ARBEITSAUFTRAG A >> Gib aus den Einträgen alles ab der Zeile mit „Question: Among these“ einschließlich dieser Zeile bis zum Ende der Einträge unverändert wieder. Lass die Bilder dabei weg.

BEREITGESTELLTER AUSZUG >>
================

Eineinhalb Jahre vor der Eröffnung der EXPO 2020 Dubai lud der Deutsche Pavillon Gäste und Medienvertreter zum ersten symbolischen Spatenstich auf das Grundstück ein, auf dem in den kommenden Monaten der Campus Germany entstehen wird.Anschließend stellte das Team um Generalkommissar Dietmar Schmitz auch erste Exponate zum Thema Nachhaltigkeit sowie das Klimakonzept des Pavillons vor.
„Für uns hat es oberste Priorität, dass alles pünktlich zur EXPO-Eröffnung am 20. Oktober des nächsten Jahres fertig wird. Deshalb gilt es, den engen Zeitplan einzuhalten und rechtzeitig mit dem Bau zu beginnen“, brachte Gerald Böse, Vorsitzender der Geschäftsführung der Koelnmesse, auf den Punkt, woran das gesamte Pavillonteam arbeitet. Bei der Koelnmesse laufen alle Fäden zusammen. Das Unternehmen ist vom Bundeswirtschaftsministerium mit der Koordinierung der Vorbereitungen betraut und wird den Pavillon 2020/2021 betreiben. Mit dem ersten Spatenstich auf dem Grundstück in unmittelbarer Nähe des Gastgeberpavillons beweist Deutschland, dass es sehr gut im Zeitplan ist.

================

ARBEITSAUFTRAG B >> Schreib den Text über den Spatenstich am Deutschen Pavillon der EXPO 2020 Dubai vollständig und unverändert ab.

QUELLDATEN >>
================

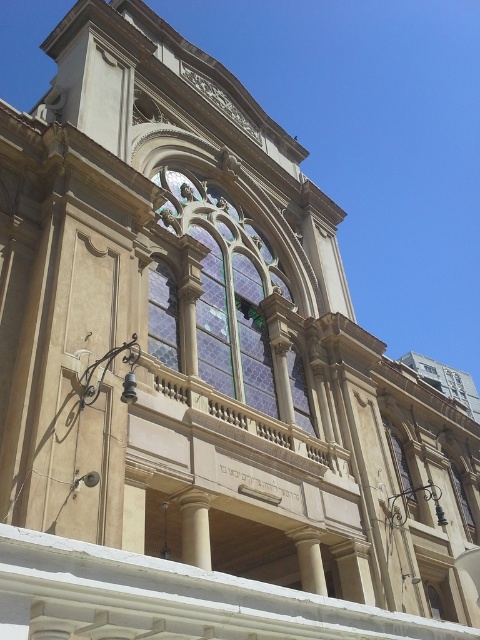
Based on the photo, you are an architect designing a new building and want to incorporate two stained glass windows. You observe the scene and notice the stained glass window at center and the stained glass window at upper center. Which of these two windows is wider?

→ The stained glass window at center is wider than the stained glass window at upper center because its width surpasses the other as stated in the description.

You are an architect examining the building and need to determine which stained glass window is bigger. Based on the image, which one is larger between the stained glass window at center and the stained glass window at upper center?

The stained glass window at center is larger in size than the stained glass window at upper center.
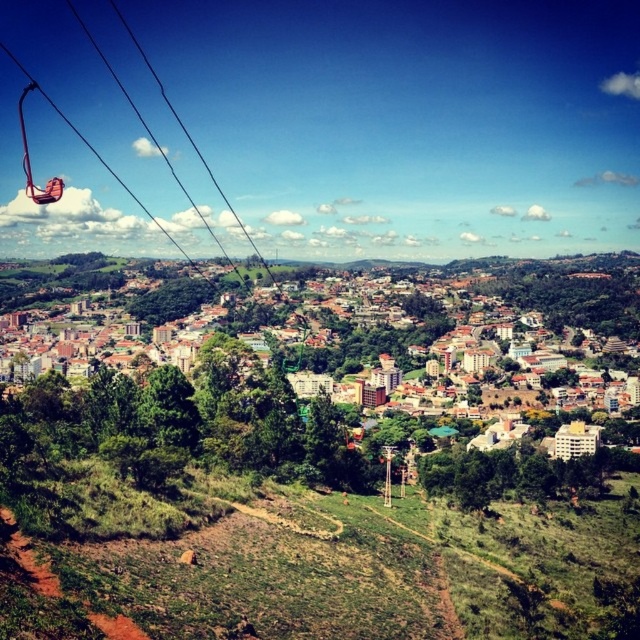
You are standing at the point marked as point (333, 390) in the image. What do you see directly in front of you?

At point (333, 390) lies green leafy trees at center, so you would see green leafy trees at center directly in front of you.

You are a bird flying at an altitude of 1000 feet above the ground. You spot the green leafy trees at center from your current position. Can you safely land between them without hitting any obstacles?

The green leafy trees at center are 1109.53 feet apart, so yes, the bird can safely land between them as the distance is greater than the bird s altitude of 1000 feet.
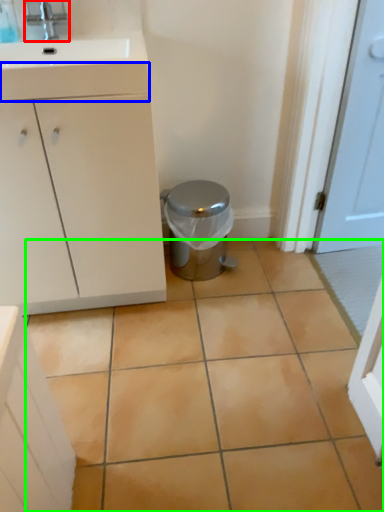
Question: Which is farther away from tap (highlighted by a red box)? drawer (highlighted by a blue box) or ceramic tile (highlighted by a green box)?

Choices:
 (A) drawer
 (B) ceramic tile

Answer: (B)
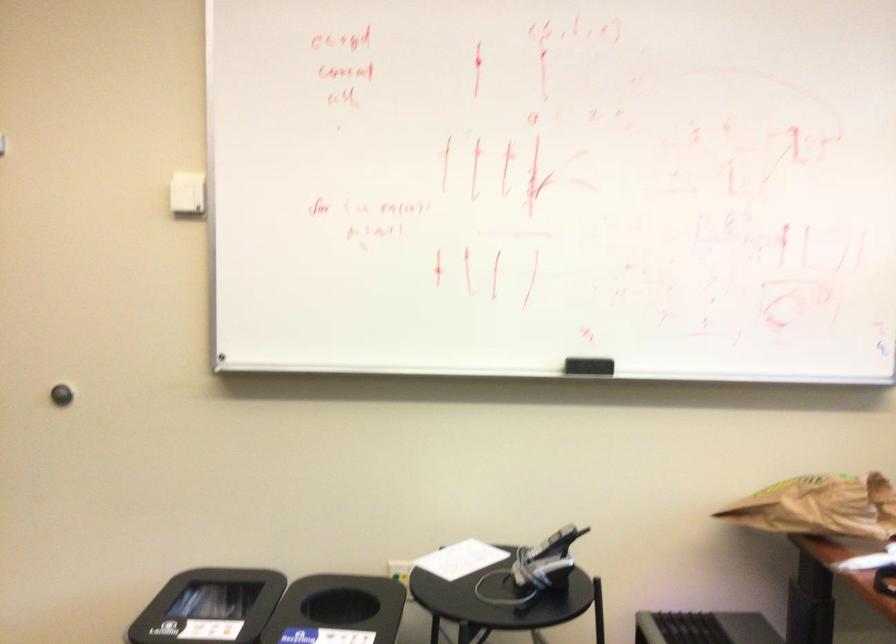
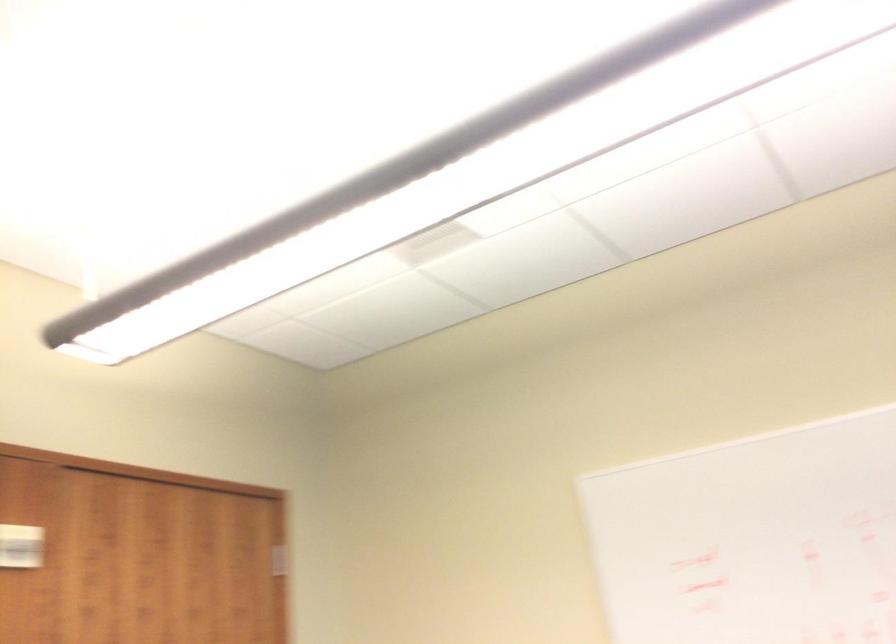
How did the camera likely rotate?

The camera rotated toward left-up.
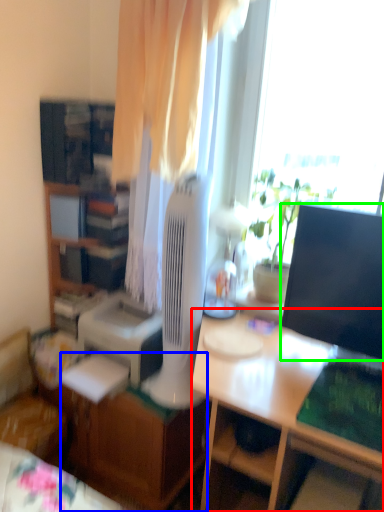
Question: Which is farther away from desk (highlighted by a red box)? desk (highlighted by a blue box) or television (highlighted by a green box)?

Choices:
 (A) desk
 (B) television

Answer: (A)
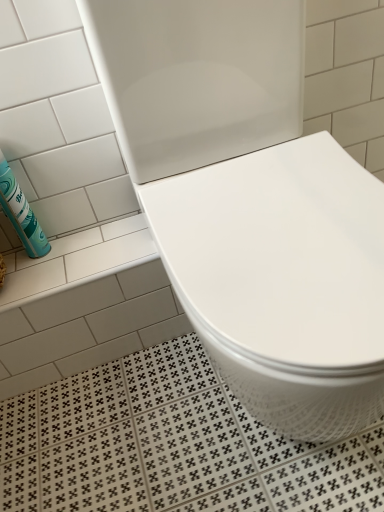
Identify the location of vacant area that is in front of teal matte canister at left. (41, 281).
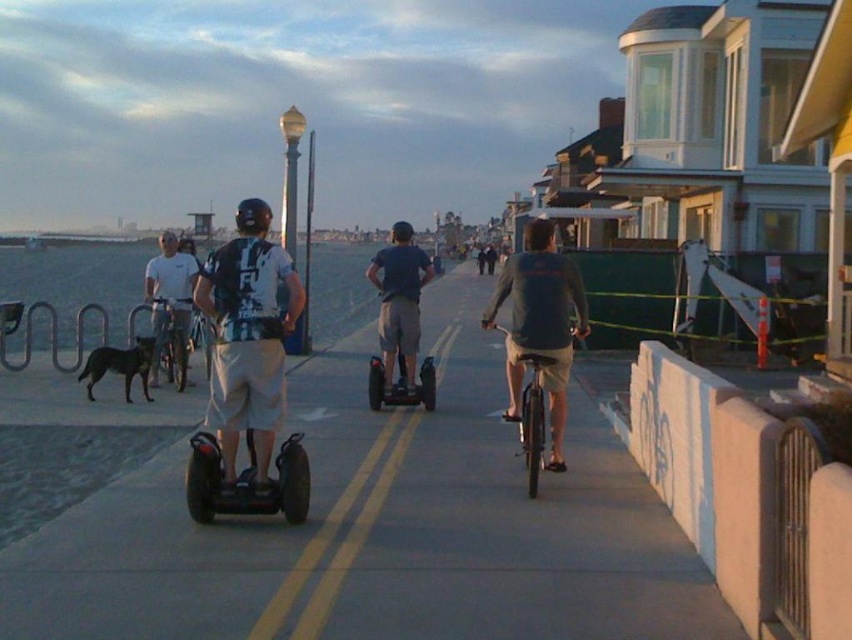
Question: Does black rubber segway at center have a smaller size compared to black matte hoverboard at center?

Choices:
 (A) no
 (B) yes

Answer: (B)

Question: Among these points, which one is nearest to the camera?

Choices:
 (A) (262, 204)
 (B) (186, 332)
 (C) (522, 356)
 (D) (338, 481)

Answer: (A)

Question: Is smooth concrete sidewalk at center to the right of black matte scooter at center from the viewer's perspective?

Choices:
 (A) yes
 (B) no

Answer: (B)

Question: Which of the following is the closest to the observer?

Choices:
 (A) (208, 506)
 (B) (87, 368)
 (C) (281, 470)

Answer: (A)

Question: Which of the following is the closest to the observer?

Choices:
 (A) [285, 509]
 (B) [243, 509]
 (C) [226, 472]
 (D) [177, 358]

Answer: (B)

Question: Can you confirm if smooth concrete sidewalk at center is positioned to the right of matte black shirt at center?

Choices:
 (A) no
 (B) yes

Answer: (B)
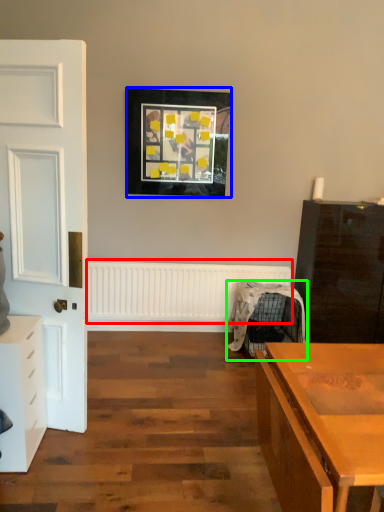
Question: Based on their relative distances, which object is farther from radiator (highlighted by a red box)? Choose from picture frame (highlighted by a blue box) and swivel chair (highlighted by a green box).

Choices:
 (A) picture frame
 (B) swivel chair

Answer: (A)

================

ÜBUNGSERGEBNIS A >>
Question: Among these points, which one is nearest to the camera?

Choices:
 (A) (262, 204)
 (B) (186, 332)
 (C) (522, 356)
 (D) (338, 481)

Answer: (A)

Question: Is smooth concrete sidewalk at center to the right of black matte scooter at center from the viewer's perspective?

Choices:
 (A) yes
 (B) no

Answer: (B)

Question: Which of the following is the closest to the observer?

Choices:
 (A) (208, 506)
 (B) (87, 368)
 (C) (281, 470)

Answer: (A)

Question: Which of the following is the closest to the observer?

Choices:
 (A) [285, 509]
 (B) [243, 509]
 (C) [226, 472]
 (D) [177, 358]

Answer: (B)

Question: Can you confirm if smooth concrete sidewalk at center is positioned to the right of matte black shirt at center?

Choices:
 (A) no
 (B) yes

Answer: (B)
Question: Based on their relative distances, which object is farther from radiator (highlighted by a red box)? Choose from picture frame (highlighted by a blue box) and swivel chair (highlighted by a green box).

Choices:
 (A) picture frame
 (B) swivel chair

Answer: (A)

ÜBUNGSERGEBNIS B >>
Eineinhalb Jahre vor der Eröffnung der EXPO 2020 Dubai lud der Deutsche Pavillon Gäste und Medienvertreter zum ersten symbolischen Spatenstich auf das Grundstück ein, auf dem in den kommenden Monaten der Campus Germany entstehen wird.Anschließend stellte das Team um Generalkommissar Dietmar Schmitz auch erste Exponate zum Thema Nachhaltigkeit sowie das Klimakonzept des Pavillons vor.
„Für uns hat es oberste Priorität, dass alles pünktlich zur EXPO-Eröffnung am 20. Oktober des nächsten Jahres fertig wird. Deshalb gilt es, den engen Zeitplan einzuhalten und rechtzeitig mit dem Bau zu beginnen“, brachte Gerald Böse, Vorsitzender der Geschäftsführung der Koelnmesse, auf den Punkt, woran das gesamte Pavillonteam arbeitet. Bei der Koelnmesse laufen alle Fäden zusammen. Das Unternehmen ist vom Bundeswirtschaftsministerium mit der Koordinierung der Vorbereitungen betraut und wird den Pavillon 2020/2021 betreiben. Mit dem ersten Spatenstich auf dem Grundstück in unmittelbarer Nähe des Gastgeberpavillons beweist Deutschland, dass es sehr gut im Zeitplan ist.